ER

Season 5 Episode 2

Split Second

Split Second is curated around Peter Takes Reese for Another Hearing Test.

Air date: Oct 1, 1998

diagnostic realism

3.8/5

overall

3.8/5

procedure realism

3.7/5

workflow realism

3.9/5

Medical Cases in This Episode

These are the patient stories worth unpacking. Open any case for the real-world medicine, what the episode shows, what it leaves out, and source-backed context.

1 case identified

Episode Summary

Dr. Corday's father visits from overseas in an attempt to convince her to join his medical practice. Weaver suggests that Elizabeth look into alternative methods to stay in America, like starting over as an intern. Weaver also doesn't let an opportunity pass to remind Doug of the way he bypassed her authority in the McNeal case. Lucy continues learning, earning more of Carter's respect than she deserves. Peter takes Reese in for another hearing test. Mark has several discussions with paramedics about the state of the EMT program. Carol hires a nurse practitioner to help out in the clinic. Carter is having trouble being an RA in the dorms.

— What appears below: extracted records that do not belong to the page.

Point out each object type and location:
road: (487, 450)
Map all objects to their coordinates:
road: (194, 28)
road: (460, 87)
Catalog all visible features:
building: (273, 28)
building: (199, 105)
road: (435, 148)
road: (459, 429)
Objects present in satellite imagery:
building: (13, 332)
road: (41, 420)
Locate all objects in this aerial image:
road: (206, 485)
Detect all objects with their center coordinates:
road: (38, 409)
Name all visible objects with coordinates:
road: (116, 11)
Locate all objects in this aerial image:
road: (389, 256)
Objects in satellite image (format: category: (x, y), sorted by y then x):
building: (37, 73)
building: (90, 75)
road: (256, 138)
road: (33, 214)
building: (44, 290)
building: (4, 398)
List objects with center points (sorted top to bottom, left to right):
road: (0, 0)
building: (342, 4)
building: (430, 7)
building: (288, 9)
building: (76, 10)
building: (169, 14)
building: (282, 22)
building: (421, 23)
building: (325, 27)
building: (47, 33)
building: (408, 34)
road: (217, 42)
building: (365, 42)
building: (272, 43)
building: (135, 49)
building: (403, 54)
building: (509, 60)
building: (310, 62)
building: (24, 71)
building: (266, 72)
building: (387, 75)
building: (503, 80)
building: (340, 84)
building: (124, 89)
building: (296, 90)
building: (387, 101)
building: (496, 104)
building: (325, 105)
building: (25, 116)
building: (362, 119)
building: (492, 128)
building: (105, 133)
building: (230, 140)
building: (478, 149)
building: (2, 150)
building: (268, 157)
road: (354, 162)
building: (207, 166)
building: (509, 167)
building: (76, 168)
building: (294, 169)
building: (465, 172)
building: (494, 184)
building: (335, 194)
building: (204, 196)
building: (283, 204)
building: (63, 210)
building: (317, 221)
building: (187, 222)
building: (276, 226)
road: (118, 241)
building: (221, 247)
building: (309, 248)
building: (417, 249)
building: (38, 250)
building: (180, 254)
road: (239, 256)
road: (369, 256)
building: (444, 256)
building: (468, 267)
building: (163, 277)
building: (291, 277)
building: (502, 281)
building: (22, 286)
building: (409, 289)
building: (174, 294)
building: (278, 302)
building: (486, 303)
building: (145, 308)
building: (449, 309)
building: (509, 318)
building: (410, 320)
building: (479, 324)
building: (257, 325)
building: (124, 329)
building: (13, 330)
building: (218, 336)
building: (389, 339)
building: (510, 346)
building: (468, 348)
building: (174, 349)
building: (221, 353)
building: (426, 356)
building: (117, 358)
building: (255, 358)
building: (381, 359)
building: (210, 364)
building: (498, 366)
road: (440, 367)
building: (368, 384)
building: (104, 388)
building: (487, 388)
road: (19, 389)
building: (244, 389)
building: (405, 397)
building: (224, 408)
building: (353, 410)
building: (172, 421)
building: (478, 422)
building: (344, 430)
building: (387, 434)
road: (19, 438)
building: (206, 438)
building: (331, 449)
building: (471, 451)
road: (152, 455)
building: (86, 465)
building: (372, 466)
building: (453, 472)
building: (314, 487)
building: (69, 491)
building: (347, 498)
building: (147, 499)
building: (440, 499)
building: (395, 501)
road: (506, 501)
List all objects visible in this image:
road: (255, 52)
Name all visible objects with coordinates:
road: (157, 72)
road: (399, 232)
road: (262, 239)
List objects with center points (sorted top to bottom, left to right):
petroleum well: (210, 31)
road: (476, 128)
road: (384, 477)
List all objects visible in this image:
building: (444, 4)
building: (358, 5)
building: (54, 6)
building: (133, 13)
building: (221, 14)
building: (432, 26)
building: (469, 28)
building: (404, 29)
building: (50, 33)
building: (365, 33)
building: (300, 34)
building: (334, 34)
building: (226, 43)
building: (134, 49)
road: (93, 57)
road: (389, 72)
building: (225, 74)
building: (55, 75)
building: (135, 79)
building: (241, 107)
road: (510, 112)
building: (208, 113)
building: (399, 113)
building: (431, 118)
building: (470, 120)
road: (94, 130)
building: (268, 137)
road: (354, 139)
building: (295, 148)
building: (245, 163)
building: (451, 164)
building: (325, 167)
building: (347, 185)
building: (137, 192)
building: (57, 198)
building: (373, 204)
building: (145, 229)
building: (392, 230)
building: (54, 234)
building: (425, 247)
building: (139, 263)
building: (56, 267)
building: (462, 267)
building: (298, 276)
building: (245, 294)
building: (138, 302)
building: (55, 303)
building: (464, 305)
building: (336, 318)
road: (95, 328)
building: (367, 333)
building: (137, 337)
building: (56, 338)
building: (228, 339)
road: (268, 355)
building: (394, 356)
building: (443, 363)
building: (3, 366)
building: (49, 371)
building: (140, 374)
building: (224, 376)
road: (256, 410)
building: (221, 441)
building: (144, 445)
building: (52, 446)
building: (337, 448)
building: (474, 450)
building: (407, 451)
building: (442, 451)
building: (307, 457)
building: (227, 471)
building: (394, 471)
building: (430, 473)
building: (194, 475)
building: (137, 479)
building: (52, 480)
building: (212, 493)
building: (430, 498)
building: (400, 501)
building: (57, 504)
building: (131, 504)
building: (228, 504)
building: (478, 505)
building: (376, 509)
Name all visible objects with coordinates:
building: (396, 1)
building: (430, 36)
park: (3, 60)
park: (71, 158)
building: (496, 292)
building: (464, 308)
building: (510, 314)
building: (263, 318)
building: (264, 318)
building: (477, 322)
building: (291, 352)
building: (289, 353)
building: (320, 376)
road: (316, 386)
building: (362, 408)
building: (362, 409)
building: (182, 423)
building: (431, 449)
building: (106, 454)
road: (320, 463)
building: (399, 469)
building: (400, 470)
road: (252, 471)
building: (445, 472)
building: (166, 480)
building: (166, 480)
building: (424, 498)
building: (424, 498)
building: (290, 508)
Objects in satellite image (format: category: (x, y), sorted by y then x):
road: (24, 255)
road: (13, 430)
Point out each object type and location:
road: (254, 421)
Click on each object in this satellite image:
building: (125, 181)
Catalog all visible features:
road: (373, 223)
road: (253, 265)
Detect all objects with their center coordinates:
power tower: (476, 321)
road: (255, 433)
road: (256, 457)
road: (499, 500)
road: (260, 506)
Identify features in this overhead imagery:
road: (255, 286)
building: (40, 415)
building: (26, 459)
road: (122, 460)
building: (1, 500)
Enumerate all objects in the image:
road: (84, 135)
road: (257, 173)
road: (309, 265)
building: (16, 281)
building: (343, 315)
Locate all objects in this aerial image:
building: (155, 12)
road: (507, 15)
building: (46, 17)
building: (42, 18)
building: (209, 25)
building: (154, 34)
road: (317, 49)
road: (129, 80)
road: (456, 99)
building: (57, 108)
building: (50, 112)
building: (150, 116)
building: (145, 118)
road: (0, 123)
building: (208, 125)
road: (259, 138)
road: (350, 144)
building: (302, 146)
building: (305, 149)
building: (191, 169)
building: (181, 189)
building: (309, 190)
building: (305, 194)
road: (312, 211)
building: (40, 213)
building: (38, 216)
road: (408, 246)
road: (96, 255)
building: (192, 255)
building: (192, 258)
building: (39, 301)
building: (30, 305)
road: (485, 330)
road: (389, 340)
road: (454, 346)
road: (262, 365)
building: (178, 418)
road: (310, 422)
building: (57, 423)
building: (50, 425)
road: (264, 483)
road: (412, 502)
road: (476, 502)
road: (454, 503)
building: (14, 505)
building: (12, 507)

Differential Diagnosis and Testing Logic

Peter Takes Reese for Another Hearing Test: A real team would evaluate hearing loss in infants using the supported presentation, vital signs, focused history, exam, risk assessment, and targeted consultation or testing when indicated. The available summary does not support adding unshown vital signs, lab values, medications, imaging findings, timestamps, or outcomes.

Medical Accuracy Review

Peter Takes Reese for Another Hearing Test: The episode summary supports this as a concrete medical, safety, diagnostic, or care-pathway thread. The available summary does not support adding unshown vital signs, test results, medication doses, timestamps, consent dialogue, or final outcomes.

Sources and Further Reading

Episode evidence: iDRief catalog metadata and TVmaze episode metadata. Medical context appears only on linked case/topic records with trusted sources.

Educational Disclaimer

This page is for general education and TV medical analysis only. It is not medical advice, diagnosis, or treatment guidance. iDRief is independent and is not affiliated with any network, studio, streaming service, hospital, medical school, or rights holder.